Tale “effettività di assistenza” inerisce al ruolo attribuito dalla legge al conciliatore, il quale, proprio in considerazione della non impugnabilità della transazione (quarto comma dell’art. 2113 c.c.), deve assicurarsi che il lavoratore sia pienamente informato (rectius: consapevole «di sapere a quale diritto rinunci e in quale misura» Cass. n. 24024/2013) dei diritti maturati e in via di dismissione, oltre che essere garante dell’assenza di costrizione morale ed economica del contraente debole.

In altri termini, l’effettività dell’assistenza del sindacalista è idonea a sottrarre il lavoratore «da quella condizione di inferiorità che, secondo la mens legis, potrebbe indurlo altrimenti ad accordi svantaggiosi» (Cass. n. 16154/2021), e la mera compresenza del rappresentante dei lavoratori è solo un indice presuntivo di quest’ultima, non essendo di per sé capace ad esaurire l’indagine circa la sussistenza di tale garanzia di assistenza ed affidabilità dell’azione esercitata in sede protetta.

Chiarito quanto precede, secondo l’ordinanza della Cassazione n. 10065/2024, in un caso in cui il lavoratore, assistito dal sindacalista, aveva transatto presso i locali aziendali, ha fatto presente che gli artt. 410, 411, 412-ter e 412-quater c.p.c. non si limitano ad individuare gli organi dinanzi ai quali possono svolgersi le conciliazioni ma anche le sedi – intese come luoghi fisici – presso le quali possono avvenire.

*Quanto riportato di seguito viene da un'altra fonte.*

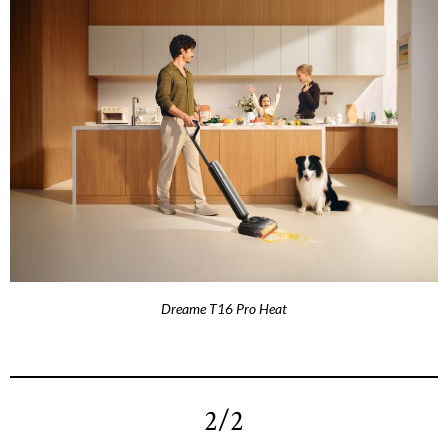
Dreame T16 Pro Heat
2/2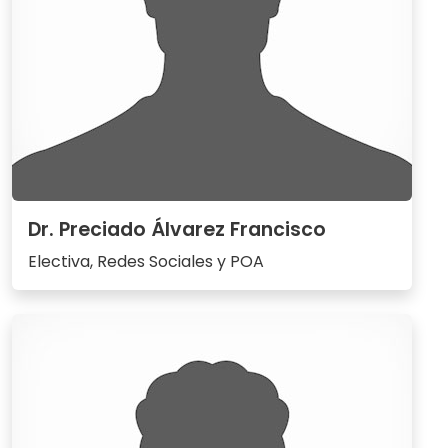
Dr. Preciado Álvarez Francisco
Electiva, Redes Sociales y POA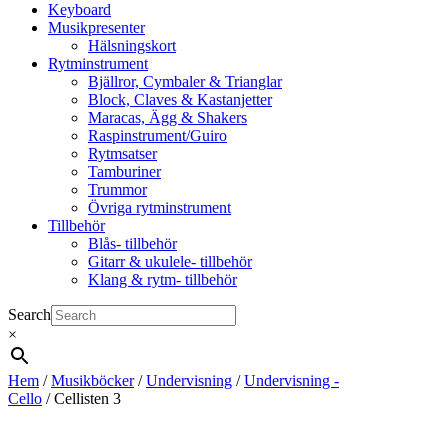
Keyboard
Musikpresenter
Hälsningskort
Rytminstrument
Bjällror, Cymbaler & Trianglar
Block, Claves & Kastanjetter
Maracas, Ägg & Shakers
Raspinstrument/Guiro
Rytmsatser
Tamburiner
Trummor
Övriga rytminstrument
Tillbehör
Blås- tillbehör
Gitarr & ukulele- tillbehör
Klang & rytm- tillbehör
Search
×
Hem
/
Musikböcker
/
Undervisning
/
Undervisning -
Cello
/ Cellisten 3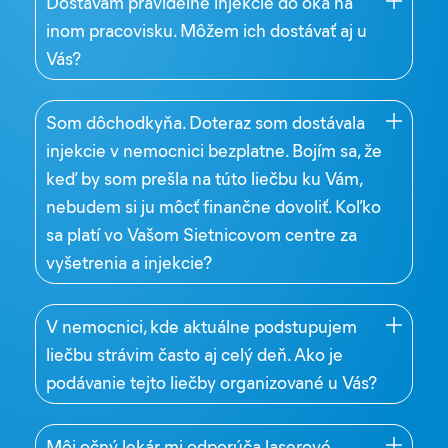
Dostávam pravidelne injekcie do oka na
inom pracovisku. Môžem ich dostávať aj u
Vás?
Som dôchodkyňa. Doteraz som dostávala
injekcie v nemocnici bezplatne. Bojím sa, že
keď by som prešla na túto liečbu ku Vám,
nebudem si ju môcť finančne dovoliť. Koľko
sa platí vo Vašom Sietnicovom centre za
vyšetrenia a injekcie?
V nemocnici, kde aktuálne podstupujem
liečbu strávim často aj celý deň. Ako je
podávanie tejto liečby organizované u Vás?
Môj očný lekár mi odporúča laserové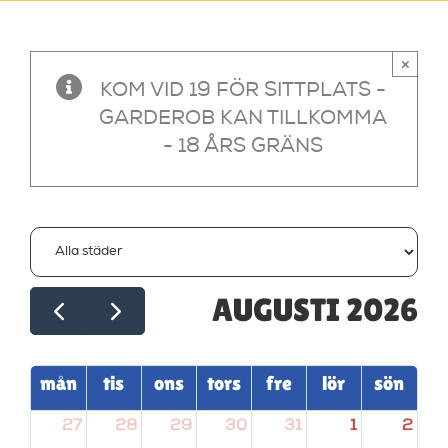
×
KOM VID 19 FÖR SITTPLATS -
GARDEROB KAN TILLKOMMA
- 18 ÅRS GRÄNS
AUGUSTI 2026
mån
tis
ons
tors
fre
lör
sön
27
28
29
30
31
1
2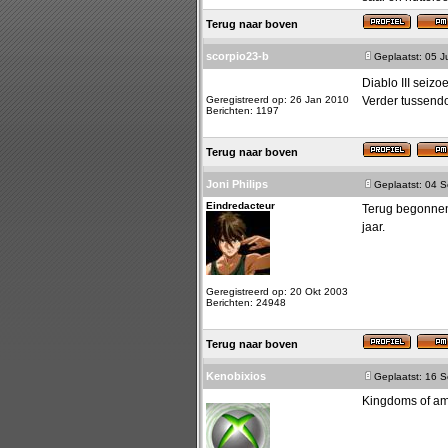
Terug naar boven
scorpio23-b
Geplaatst: 05 J
Diablo III seiz
Geregistreerd op: 26 Jan 2010
Verder tussend
Berichten: 1197
Terug naar boven
Joni Philips
Geplaatst: 04 
Eindredacteur
Terug begonnen 
jaar.
Geregistreerd op: 20 Okt 2003
Berichten: 24948
Terug naar boven
Kenobixios
Geplaatst: 16 
Kingdoms of ama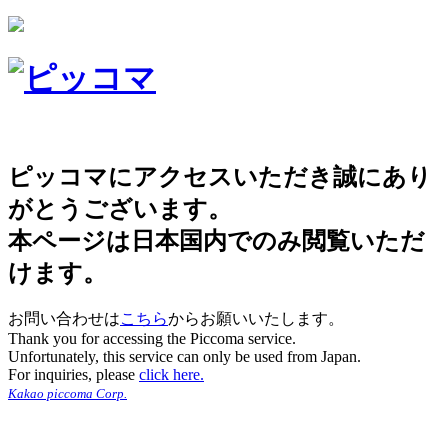
ピッコマにアクセスいただき誠にあり
がとうございます。
本ページは日本国内でのみ閲覧いただ
けます。
お問い合わせは
こちら
からお願いいたします。
Thank you for accessing the Piccoma service.
Unfortunately, this service can only be used from Japan.
For inquiries, please
click here.
Kakao piccoma Corp.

Pertanto, il riferimento alla «sede sindacale» di cui all’art. 411 c.p.c. non può consentire di annoverare la sede aziendale fra le sedi protette, anche se alla conciliazione è presente un rappresentante sindacale: «Il legislatore ha ritenuto necessaria una forma peculiare di “protezione” del lavoratore, realizzata attraverso la previsione dell’invalidità delle rinunzie e transazioni aventi ad oggetto diritti inderogabili e l’introduzione di un termine di decadenza per l’impugnativa, così da riservare al lavoratore la possibilità di riflettere sulla convenienza dell’atto compiuto e di ricevere consigli al riguardo (così Cass. n. 11167 del 1991 in motivazione). Tale forma di protezione giuridica è non necessaria (art. 2113, ultimo comma c.c.) in presenza di adeguate garanzie costituite dall’intervento di organi pubblici qualificati, operanti in sedi cd. protette. Le disposizioni richiamate dall’ultimo comma dell’art. 2113 c.c. individuano quali sedi c.d. protette, la sede giudiziale (artt. 185 e 420 c.p.c.), le commissioni di conciliazione presso la Direzione Provinciale del Lavoro, ora Ispettorato Territoriale del Lavoro (art. 410 e 411, commi 1 e 2, comma c.p.c.), le sedi sindacali (art. 411, comma 3, c.p.c.), oltre ai collegi di conciliazione e arbitrato (art. 412 ter e quater c.p.c.)».

Sicché, «I luoghi selezionati dal legislatore hanno carattere tassativo e non ammettono, pertanto, equipollenti, sia perché direttamente collegati all’organo deputato alla conciliazione e sia in ragione della finalità di lavoratore un ambiente neutro, estraneo al all’influenza della controparte datoriale (non depone in senso contrario Cass. n. 1975 del 2024, concernente una conciliazione ai sensi dell’art. 412 ter c.p.c.). Le considerazioni svolte conducono al rigetto del ricorso principale, dovendosi ribadire che la conciliazione in sede sindacale, ai sensi dell’art. 411, comma 3, c.p.c., non può essere validamente conclusa presso la sede aziendale, non potendo quest’ultima essere annoverata tra le sedi protette, avente il carattere di neutralità indispensabile a garantire, unitamente alla assistenza prestata dal rappresentante sindacale, la libera determinazione della volontà del lavoratore».